Problem to solve:
Using the data beneath, show every line that includes the word "down".
Segment Start: Raw data
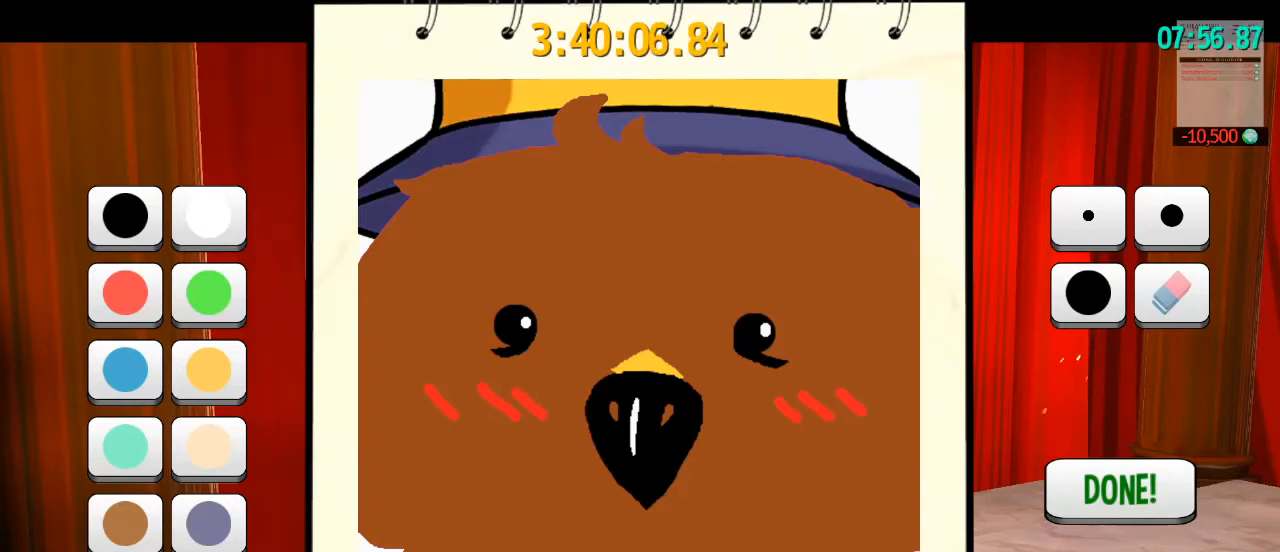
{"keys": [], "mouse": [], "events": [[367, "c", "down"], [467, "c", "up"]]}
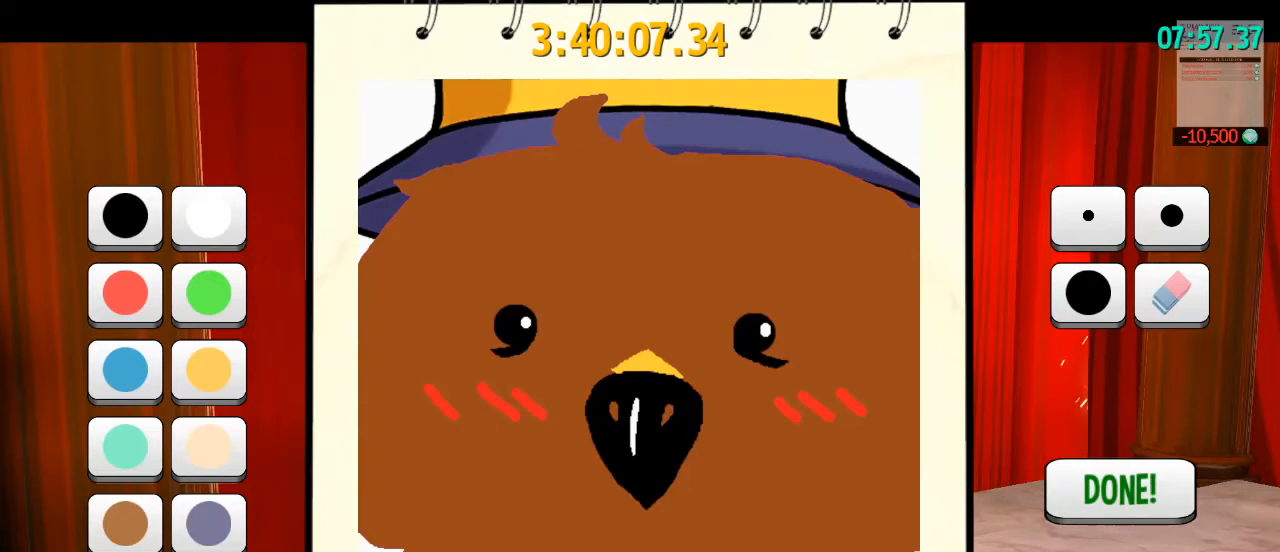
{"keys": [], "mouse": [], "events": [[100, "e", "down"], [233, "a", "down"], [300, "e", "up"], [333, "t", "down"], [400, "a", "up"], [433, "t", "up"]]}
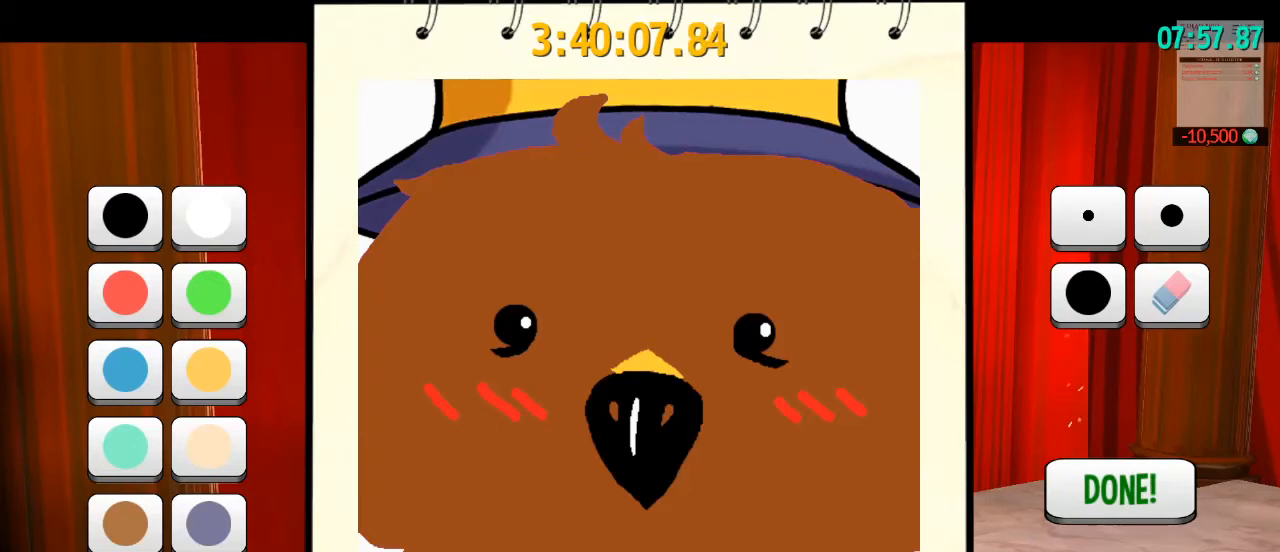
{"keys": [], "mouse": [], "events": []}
Segment End: Raw data
Completed exercise:
{"keys": [], "mouse": [], "events": [[367, "c", "down"], [467, "c", "up"]]}
{"keys": [], "mouse": [], "events": [[100, "e", "down"], [233, "a", "down"], [300, "e", "up"], [333, "t", "down"], [400, "a", "up"], [433, "t", "up"]]}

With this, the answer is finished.